*TASK TO CARRY OUT:* Each record, minus any picture, should be returned exactly as written.
————
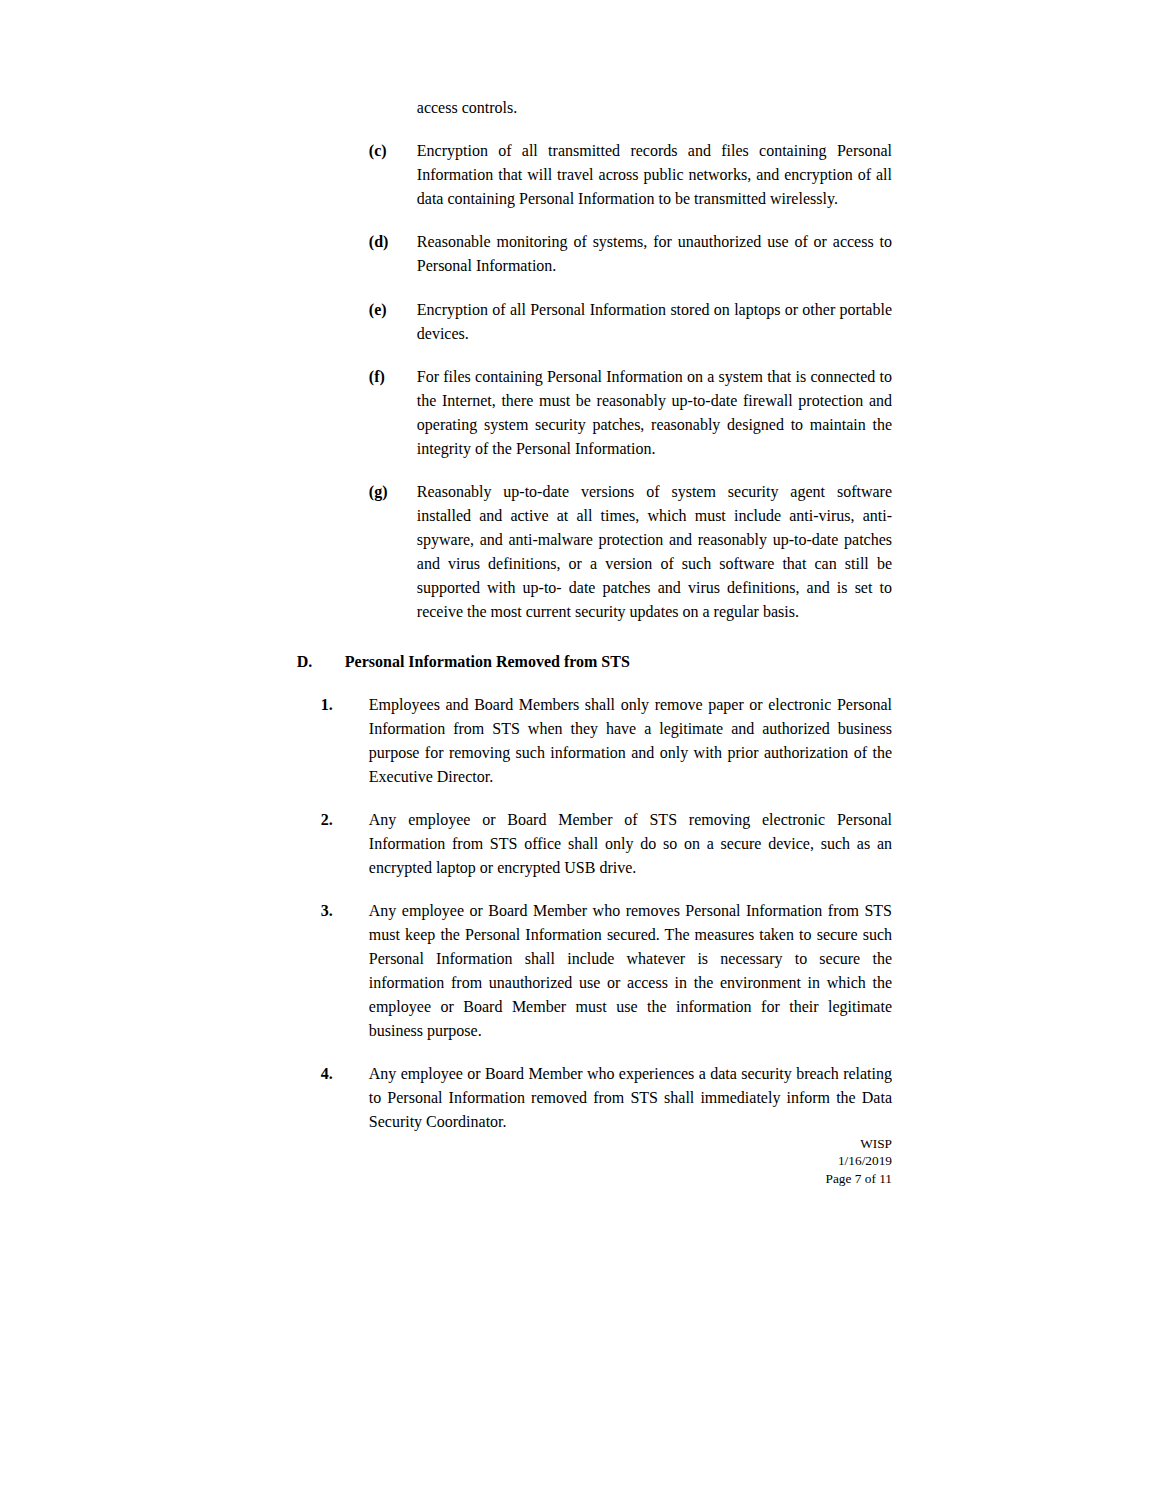access controls.
(c)
Encryption of all transmitted records and files containing Personal Information that will travel across public networks, and encryption of all data containing Personal Information to be transmitted wirelessly.
(d)
Reasonable monitoring of systems, for unauthorized use of or access to Personal Information.
(e)
Encryption of all Personal Information stored on laptops or other portable devices.
(f)
For files containing Personal Information on a system that is connected to the Internet, there must be reasonably up-to-date firewall protection and operating system security patches, reasonably designed to maintain the integrity of the Personal Information.
(g)
Reasonably up-to-date versions of system security agent software installed and active at all times, which must include anti-virus, anti-spyware, and anti-malware protection and reasonably up-to-date patches and virus definitions, or a version of such software that can still be supported with up-to- date patches and virus definitions, and is set to receive the most current security updates on a regular basis.
D.
Personal Information Removed from STS
1.
Employees and Board Members shall only remove paper or electronic Personal Information from STS when they have a legitimate and authorized business purpose for removing such information and only with prior authorization of the Executive Director.
2.
Any employee or Board Member of STS removing electronic Personal Information from STS office shall only do so on a secure device, such as an encrypted laptop or encrypted USB drive.
3.
Any employee or Board Member who removes Personal Information from STS must keep the Personal Information secured. The measures taken to secure such Personal Information shall include whatever is necessary to secure the information from unauthorized use or access in the environment in which the employee or Board Member must use the information for their legitimate business purpose.
4.
Any employee or Board Member who experiences a data security breach relating to Personal Information removed from STS shall immediately inform the Data Security Coordinator.
WISP
1/16/2019
Page 7 of 11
————
*OUTPUT OF THE EXERCISE:*
access controls.
(c)
Encryption of all transmitted records and files containing Personal Information that will travel across public networks, and encryption of all data containing Personal Information to be transmitted wirelessly.
(d)
Reasonable monitoring of systems, for unauthorized use of or access to Personal Information.
(e)
Encryption of all Personal Information stored on laptops or other portable devices.
(f)
For files containing Personal Information on a system that is connected to the Internet, there must be reasonably up-to-date firewall protection and operating system security patches, reasonably designed to maintain the integrity of the Personal Information.
(g)
Reasonably up-to-date versions of system security agent software installed and active at all times, which must include anti-virus, anti-spyware, and anti-malware protection and reasonably up-to-date patches and virus definitions, or a version of such software that can still be supported with up-to- date patches and virus definitions, and is set to receive the most current security updates on a regular basis.
D.
Personal Information Removed from STS
1.
Employees and Board Members shall only remove paper or electronic Personal Information from STS when they have a legitimate and authorized business purpose for removing such information and only with prior authorization of the Executive Director.
2.
Any employee or Board Member of STS removing electronic Personal Information from STS office shall only do so on a secure device, such as an encrypted laptop or encrypted USB drive.
3.
Any employee or Board Member who removes Personal Information from STS must keep the Personal Information secured. The measures taken to secure such Personal Information shall include whatever is necessary to secure the information from unauthorized use or access in the environment in which the employee or Board Member must use the information for their legitimate business purpose.
4.
Any employee or Board Member who experiences a data security breach relating to Personal Information removed from STS shall immediately inform the Data Security Coordinator.
WISP
1/16/2019
Page 7 of 11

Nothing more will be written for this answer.